• Excerpted passage
:::

Individually, some of the comments may have seemed small. Together, they left the poster feeling cornered, judged, and increasingly ready to limit contact with her mother-in-law and, eventually, her baby.
The waiting-room comment was the breaking point because it told the poster exactly what she feared: her mother-in-law did not see her boundaries as real.
She wanted to be tactful. She wanted a good outcome. But she said her patience was nearly gone, and her stress levels were through the roof. She was already feeling resentment that she had been put in this position before her baby had even arrived.
The woman shared the situation in a Reddit post titled “Looking for advice on setting boundaries surrounding new baby!” and asked how to handle family who were already pushing back before the child was even born: https://www.reddit.com/r/motherinlawsfromhell/comments/1cvbsmp/looking_for_advice_on_setting_boundaries/
The emotional weight of the situation came from the timing. She was not months removed from childbirth, looking back on a bad visit. She was still pregnant, still preparing for delivery, and already trying to defend herself against someone who openly said she did not care what the mother wanted.
For a first-time parent, that kind of pressure can turn ordinary preparation into constant anxiety. Instead of focusing on packing a hospital bag, getting the nursery ready, and planning for recovery, the poster was worrying about whether her mother-in-law would barge into a medical setting or demand updates while she was in labor.

:::

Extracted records

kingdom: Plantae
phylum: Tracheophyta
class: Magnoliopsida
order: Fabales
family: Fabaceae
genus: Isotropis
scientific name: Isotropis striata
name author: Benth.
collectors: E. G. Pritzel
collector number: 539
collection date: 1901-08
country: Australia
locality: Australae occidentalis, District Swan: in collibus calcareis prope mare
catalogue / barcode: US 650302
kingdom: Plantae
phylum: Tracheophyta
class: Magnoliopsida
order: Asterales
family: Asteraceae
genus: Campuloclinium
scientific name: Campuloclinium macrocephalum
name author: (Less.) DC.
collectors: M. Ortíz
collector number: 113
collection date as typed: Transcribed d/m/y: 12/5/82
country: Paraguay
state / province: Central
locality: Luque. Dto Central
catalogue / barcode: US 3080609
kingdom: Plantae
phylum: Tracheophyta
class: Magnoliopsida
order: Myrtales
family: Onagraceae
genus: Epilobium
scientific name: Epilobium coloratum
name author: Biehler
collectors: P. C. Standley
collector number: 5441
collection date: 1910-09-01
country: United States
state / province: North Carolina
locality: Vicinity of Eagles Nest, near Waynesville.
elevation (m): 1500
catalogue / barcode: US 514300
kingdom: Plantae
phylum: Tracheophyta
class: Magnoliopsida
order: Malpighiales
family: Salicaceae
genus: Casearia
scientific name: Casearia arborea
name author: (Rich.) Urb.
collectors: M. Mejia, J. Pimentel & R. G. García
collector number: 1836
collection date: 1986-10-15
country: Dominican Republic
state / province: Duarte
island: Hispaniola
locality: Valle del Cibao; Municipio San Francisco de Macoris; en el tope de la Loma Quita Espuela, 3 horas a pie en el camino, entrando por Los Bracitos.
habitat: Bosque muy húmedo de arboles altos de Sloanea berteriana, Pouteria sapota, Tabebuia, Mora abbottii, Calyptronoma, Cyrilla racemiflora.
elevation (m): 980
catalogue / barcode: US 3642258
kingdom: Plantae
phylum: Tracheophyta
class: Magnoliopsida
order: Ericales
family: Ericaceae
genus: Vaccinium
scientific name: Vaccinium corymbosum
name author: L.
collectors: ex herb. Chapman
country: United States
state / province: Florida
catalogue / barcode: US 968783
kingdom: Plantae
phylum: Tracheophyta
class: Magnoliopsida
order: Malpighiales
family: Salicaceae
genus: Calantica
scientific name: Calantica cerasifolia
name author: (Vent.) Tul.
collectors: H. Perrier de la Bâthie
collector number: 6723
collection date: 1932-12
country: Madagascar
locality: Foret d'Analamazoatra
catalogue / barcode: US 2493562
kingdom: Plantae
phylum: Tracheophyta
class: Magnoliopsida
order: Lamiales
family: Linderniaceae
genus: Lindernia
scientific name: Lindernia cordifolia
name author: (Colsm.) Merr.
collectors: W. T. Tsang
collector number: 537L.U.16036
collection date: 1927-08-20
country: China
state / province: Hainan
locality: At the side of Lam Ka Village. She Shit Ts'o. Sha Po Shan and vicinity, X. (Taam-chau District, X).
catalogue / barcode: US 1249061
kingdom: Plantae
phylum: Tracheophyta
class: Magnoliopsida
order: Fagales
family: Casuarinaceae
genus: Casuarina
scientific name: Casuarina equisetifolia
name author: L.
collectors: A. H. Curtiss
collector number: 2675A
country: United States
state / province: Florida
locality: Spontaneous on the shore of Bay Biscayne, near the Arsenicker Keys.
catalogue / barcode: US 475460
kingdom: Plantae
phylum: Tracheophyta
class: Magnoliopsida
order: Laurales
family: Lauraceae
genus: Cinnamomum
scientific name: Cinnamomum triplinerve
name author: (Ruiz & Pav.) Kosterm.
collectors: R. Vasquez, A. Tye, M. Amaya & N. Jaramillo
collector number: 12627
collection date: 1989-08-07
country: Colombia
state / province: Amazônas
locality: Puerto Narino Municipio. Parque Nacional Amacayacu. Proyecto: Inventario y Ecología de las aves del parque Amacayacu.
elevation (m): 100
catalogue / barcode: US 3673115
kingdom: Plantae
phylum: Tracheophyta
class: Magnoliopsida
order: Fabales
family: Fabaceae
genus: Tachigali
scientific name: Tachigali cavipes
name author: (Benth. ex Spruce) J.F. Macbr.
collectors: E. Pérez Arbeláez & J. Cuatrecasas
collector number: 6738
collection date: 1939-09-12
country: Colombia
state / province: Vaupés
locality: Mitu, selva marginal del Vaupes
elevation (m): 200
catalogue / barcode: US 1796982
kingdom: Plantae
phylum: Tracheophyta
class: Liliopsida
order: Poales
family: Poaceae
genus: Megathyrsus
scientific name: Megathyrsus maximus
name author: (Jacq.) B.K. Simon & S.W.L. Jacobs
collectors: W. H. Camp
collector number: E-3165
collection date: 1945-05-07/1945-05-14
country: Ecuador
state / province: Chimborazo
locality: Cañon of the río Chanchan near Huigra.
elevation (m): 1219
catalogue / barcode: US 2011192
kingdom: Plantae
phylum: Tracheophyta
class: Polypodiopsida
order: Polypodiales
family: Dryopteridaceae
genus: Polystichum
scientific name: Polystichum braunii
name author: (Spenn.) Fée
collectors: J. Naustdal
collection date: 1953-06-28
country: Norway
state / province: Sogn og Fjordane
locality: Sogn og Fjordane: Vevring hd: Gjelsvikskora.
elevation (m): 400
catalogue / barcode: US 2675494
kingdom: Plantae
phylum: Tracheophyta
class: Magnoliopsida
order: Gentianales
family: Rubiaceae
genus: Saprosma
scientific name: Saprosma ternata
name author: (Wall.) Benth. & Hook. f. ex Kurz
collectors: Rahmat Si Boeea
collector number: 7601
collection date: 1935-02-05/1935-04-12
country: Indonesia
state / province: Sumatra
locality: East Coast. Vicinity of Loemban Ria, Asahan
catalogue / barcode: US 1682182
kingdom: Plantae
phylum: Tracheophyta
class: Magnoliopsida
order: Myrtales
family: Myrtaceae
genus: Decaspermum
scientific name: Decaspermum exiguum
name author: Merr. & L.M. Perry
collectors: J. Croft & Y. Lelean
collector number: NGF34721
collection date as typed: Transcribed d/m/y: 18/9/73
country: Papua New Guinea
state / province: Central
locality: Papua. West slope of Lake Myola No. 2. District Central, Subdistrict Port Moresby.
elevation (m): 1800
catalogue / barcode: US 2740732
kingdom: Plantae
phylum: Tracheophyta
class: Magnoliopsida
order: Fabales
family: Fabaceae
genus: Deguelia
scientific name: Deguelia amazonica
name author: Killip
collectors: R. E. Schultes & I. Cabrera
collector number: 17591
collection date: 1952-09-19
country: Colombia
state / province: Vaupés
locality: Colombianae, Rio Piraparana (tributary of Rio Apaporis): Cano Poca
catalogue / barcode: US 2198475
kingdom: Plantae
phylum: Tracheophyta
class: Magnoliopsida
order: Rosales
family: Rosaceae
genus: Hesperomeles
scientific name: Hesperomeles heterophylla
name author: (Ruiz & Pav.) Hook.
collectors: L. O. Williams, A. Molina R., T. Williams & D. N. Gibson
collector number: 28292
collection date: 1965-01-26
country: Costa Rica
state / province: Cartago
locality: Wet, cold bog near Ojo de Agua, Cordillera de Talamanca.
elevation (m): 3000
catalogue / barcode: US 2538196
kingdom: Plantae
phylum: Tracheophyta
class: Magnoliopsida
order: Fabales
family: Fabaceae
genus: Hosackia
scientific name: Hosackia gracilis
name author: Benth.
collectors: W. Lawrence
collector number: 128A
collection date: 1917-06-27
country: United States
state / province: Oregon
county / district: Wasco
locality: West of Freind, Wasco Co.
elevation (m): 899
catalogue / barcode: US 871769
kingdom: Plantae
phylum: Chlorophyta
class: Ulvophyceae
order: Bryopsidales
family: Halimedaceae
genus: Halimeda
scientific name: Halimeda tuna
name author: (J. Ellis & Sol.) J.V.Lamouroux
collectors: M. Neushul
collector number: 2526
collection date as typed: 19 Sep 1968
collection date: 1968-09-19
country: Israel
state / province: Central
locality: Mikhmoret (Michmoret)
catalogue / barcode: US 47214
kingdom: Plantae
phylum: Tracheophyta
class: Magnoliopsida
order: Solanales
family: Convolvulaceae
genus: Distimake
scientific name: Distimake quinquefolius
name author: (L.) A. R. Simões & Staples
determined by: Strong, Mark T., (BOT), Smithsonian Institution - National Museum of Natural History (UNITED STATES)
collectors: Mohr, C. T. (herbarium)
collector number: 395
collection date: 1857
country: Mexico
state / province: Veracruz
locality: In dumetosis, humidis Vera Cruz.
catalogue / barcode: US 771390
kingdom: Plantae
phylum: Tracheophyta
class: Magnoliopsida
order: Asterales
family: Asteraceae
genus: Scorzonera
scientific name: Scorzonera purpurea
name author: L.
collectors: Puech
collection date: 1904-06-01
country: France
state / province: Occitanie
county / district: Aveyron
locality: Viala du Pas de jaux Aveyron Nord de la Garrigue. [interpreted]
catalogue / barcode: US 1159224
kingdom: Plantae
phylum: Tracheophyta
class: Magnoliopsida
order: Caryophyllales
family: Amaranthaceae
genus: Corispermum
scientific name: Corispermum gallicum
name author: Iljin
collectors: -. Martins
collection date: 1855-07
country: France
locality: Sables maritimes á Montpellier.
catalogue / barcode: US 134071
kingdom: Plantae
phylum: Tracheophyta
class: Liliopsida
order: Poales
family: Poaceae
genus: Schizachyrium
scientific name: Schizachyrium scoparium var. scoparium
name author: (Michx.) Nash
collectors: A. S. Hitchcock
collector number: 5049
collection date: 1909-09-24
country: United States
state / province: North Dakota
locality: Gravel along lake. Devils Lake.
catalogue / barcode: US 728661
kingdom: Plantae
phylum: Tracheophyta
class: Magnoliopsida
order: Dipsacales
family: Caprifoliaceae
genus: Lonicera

:::

• Check your understanding
(1) From the excerpt about setting boundaries with a mother-in-law, list the preparations the poster could have been focusing on instead of worrying.
(2) Return the portion of the excerpt about setting boundaries with a mother-in-law that begins at the words "The waiting-room comment" and stops after the words "boundaries as real.".

• Answers by item
(1)
Packing a hospital bag
Getting the nursery ready
Planning for recovery

(2)
The waiting-room comment was the breaking point because it told the poster exactly what she feared: her mother-in-law did not see her boundaries as real.